◆ **Work task**
Quote every line of text in the records below word for word, leaving out the pictures.

◆ **Dataset entries**
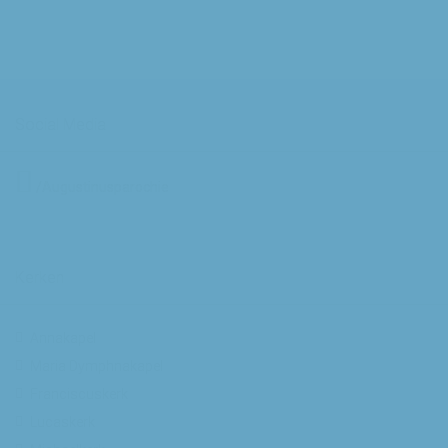
Social Media
/Augustinusparochie
Kerken
Annakapel
Maria Dymphnakapel
Franciscuskerk
Lucaskerk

◆ **Solved exercise**
Social Media
/Augustinusparochie
Kerken
Annakapel
Maria Dymphnakapel
Franciscuskerk
Lucaskerk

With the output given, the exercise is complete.